まず、各リージョンでGuardDutyを有効にします。これから有効にする場合、以下のブログが参考になります。
AWS CLI 1.11.188以上を設定しておきます。未インストールの場合はユーザーガイドをご覧ください。
curlコマンドで連携用のスクリプトをダウンロードし、実行します。
$ curl -s "https://avidcore.s3-us-west-2.amazonaws.com/aws/configureGuardDutyEvents.sh" -o configureGuardDutyEvents.sh $ EXTERNAL_ID=xxxxxx-xxxxxx-xxxx-xxx-xxxxxxxxxxxx CUSTOMER_ID=xxxxxx-xxxxxx-xxxxxx-xxxxxx-xxxxxx DNS_PREFIX_FLOW=3.events.optix.sophos.com REQUEST_ID=xxxxxx-xxxxxx-xxxxxx-xxxxxx-xxxxxx bash configureGuardDutyEvents.sh
スクリプトの実行にはAdministrartor権限または、以下の権限が必要です。
{
"Version": "2012-10-17",
"Statement": [
{
"Sid": "VisualEditor0",
"Effect": "Allow",
"Action": [
"iam:GetRole",
"iam:PassRole",
"lambda:CreateFunction",
"lambda:AddPermission",
"lambda:GetFunction",
"lambda:GetPolicy",
"events:PutTargets",
"events:PutRule"
],
"Resource": "*"
}
]
}
テストします。東京リージョンのGuardDutyコンソールからサンプルイベントを作成します。
CloudOptixのアラートに表示されます。アラートタイプはGuardDutyとなります。タイプを指定することでGuardDutyだけ表示したり、GuardDutyを除外できます。

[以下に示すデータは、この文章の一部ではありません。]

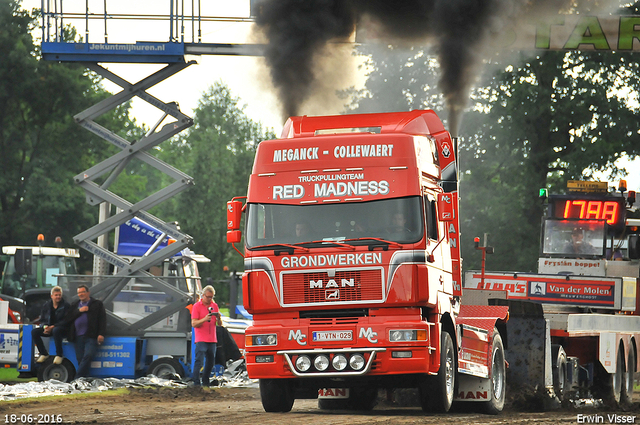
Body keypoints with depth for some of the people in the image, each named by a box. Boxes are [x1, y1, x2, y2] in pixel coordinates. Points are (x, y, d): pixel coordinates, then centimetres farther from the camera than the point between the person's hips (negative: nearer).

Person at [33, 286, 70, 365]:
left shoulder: (65, 305, -4)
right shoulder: (46, 305, 10)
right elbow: (42, 319, 13)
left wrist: (53, 327, -21)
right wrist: (45, 327, -11)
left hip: (62, 328, -5)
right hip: (48, 328, 5)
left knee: (56, 330, -41)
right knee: (34, 332, -17)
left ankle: (59, 355, -32)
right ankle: (44, 354, -10)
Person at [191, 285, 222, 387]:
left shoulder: (214, 306, 13)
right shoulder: (197, 306, -1)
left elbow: (220, 324, 12)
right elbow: (194, 324, -8)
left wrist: (218, 318, -11)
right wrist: (204, 319, -24)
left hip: (212, 340, 5)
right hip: (201, 339, -5)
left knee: (210, 363, 9)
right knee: (199, 362, -13)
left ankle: (205, 383, 20)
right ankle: (196, 383, -14)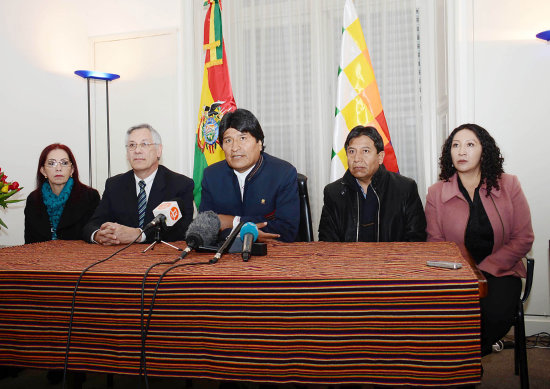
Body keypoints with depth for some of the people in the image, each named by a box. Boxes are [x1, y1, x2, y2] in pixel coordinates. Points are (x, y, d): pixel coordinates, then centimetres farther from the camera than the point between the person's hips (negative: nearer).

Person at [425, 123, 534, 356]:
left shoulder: (508, 186, 2)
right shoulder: (436, 193, 2)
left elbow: (523, 239, 1)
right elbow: (436, 244, 3)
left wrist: (485, 270, -10)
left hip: (499, 272, 1)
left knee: (494, 314, -29)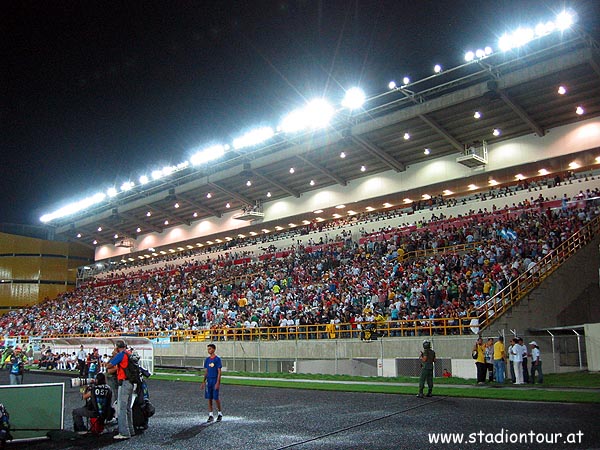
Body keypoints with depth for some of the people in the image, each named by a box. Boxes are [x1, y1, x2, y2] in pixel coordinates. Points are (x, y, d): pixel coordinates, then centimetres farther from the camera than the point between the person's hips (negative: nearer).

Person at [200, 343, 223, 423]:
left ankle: (219, 414, 16)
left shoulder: (217, 359, -8)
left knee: (216, 398, -2)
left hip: (215, 381, -5)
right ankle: (211, 415, 12)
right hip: (208, 381, 5)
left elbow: (219, 372, -10)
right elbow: (206, 371, 15)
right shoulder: (207, 359, 9)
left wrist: (218, 383, -16)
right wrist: (204, 382, 12)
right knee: (209, 398, 5)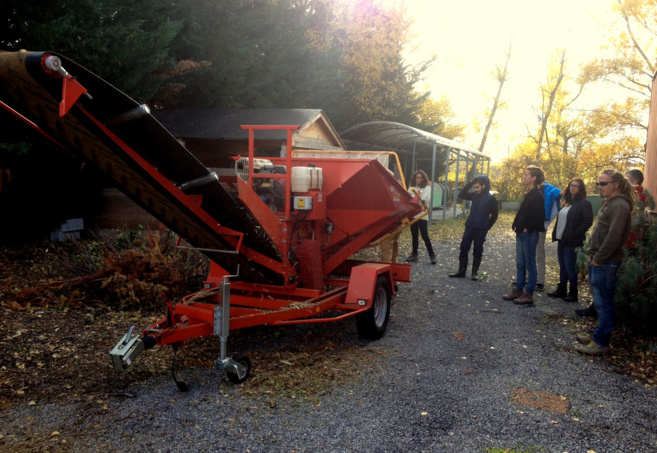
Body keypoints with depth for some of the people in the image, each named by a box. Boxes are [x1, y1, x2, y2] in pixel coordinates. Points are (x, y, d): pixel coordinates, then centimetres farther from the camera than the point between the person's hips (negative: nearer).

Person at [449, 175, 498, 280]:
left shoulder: (491, 199, -9)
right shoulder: (475, 195, 5)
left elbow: (494, 215, -4)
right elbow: (461, 195, 4)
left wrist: (487, 227, -3)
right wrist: (470, 183, -3)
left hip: (481, 230, -5)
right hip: (469, 227, 5)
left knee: (477, 251, 5)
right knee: (463, 249, 4)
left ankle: (475, 273, 15)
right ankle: (461, 271, 13)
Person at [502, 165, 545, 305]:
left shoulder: (537, 195, -15)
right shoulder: (527, 193, 13)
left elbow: (540, 216, -19)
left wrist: (528, 228, -14)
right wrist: (516, 225, 10)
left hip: (529, 234, -9)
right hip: (521, 233, 9)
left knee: (530, 264, 0)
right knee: (520, 264, 14)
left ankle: (529, 294, 7)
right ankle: (518, 290, 22)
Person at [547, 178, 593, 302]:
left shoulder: (584, 204, -9)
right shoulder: (567, 202, 15)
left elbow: (587, 221, -17)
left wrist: (573, 235, -18)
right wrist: (555, 234, 8)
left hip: (571, 242, -8)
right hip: (561, 240, 8)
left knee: (570, 268, -1)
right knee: (562, 267, 14)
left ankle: (573, 293, 11)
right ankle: (561, 291, 24)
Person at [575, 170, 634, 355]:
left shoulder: (620, 206, -16)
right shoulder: (609, 203, 16)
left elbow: (614, 237, -22)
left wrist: (598, 259, -15)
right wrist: (592, 255, 13)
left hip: (605, 263, -9)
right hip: (597, 260, 9)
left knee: (603, 303, -2)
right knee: (600, 301, 16)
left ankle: (601, 343, 5)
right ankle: (600, 333, 27)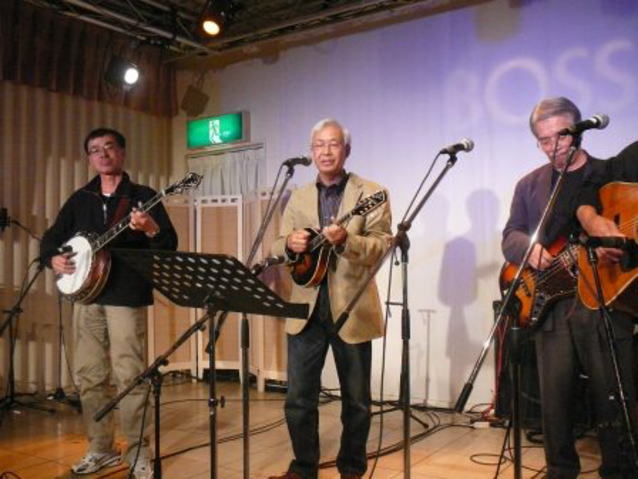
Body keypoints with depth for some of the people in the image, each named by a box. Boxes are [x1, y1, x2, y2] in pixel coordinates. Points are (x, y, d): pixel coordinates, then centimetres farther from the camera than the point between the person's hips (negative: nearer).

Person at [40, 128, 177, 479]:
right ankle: (101, 448, 22)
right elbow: (52, 236, 18)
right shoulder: (79, 199, 14)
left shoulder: (143, 196, 0)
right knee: (89, 375, 9)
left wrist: (150, 228, -27)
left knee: (129, 375, -6)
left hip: (126, 295, -5)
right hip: (86, 294, 5)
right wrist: (53, 258, -3)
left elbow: (170, 245, -7)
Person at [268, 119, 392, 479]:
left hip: (351, 307, -3)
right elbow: (278, 246, 10)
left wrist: (346, 240, -28)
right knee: (299, 396, 7)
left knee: (356, 399, 9)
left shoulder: (371, 194, -2)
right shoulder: (298, 198, 11)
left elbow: (383, 246, -10)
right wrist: (290, 244, -13)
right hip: (306, 307, 3)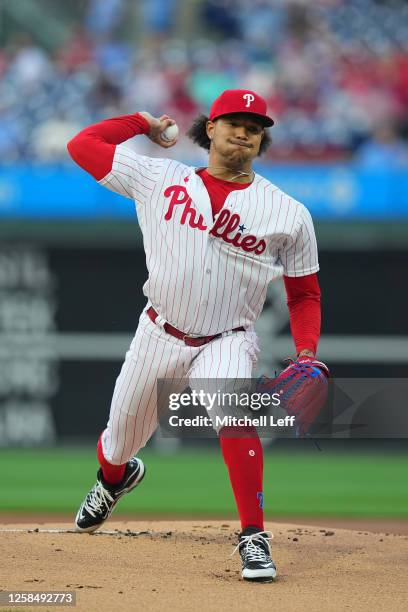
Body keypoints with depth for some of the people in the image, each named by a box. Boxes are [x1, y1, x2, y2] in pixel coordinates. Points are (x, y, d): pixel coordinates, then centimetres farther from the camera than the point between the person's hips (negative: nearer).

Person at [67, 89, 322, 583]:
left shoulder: (289, 215, -3)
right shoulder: (159, 180, -1)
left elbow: (304, 294, 3)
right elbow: (82, 145, 0)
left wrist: (307, 353, -12)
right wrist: (144, 124, 7)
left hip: (226, 342, -2)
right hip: (158, 334, 2)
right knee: (119, 443, 16)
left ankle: (253, 536, -25)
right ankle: (113, 478, 55)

アラートを選択し、ベルのアイコンを選択するとアラートを抑制し、アラート画面から消すことができます。GuardDutyのイベントが誤検知なのかインシデントなのかを確認し、誤検知であることを確認したら抑制するイメージです。インシデントの場合は対応を行ってから、抑制します。
先日ご紹介したSlackインテグレーションを有効にしておけば、以下のようにSlack通知できます。
テストのためにシドニーリージョンでもサンプルイベントを実行したところ、東京リージョンと同様に連携されました。
おわりに
Cloud OptixのGuardDutyインテグレーションを紹介しました。複数のAWSアカウント、複数リージョンのGuardDutyイベントをCloud Optixで管理できます。マルチクラウドのセキュリティ管理をお考えのかたは、導入を検討してみてはいかがでしょうか。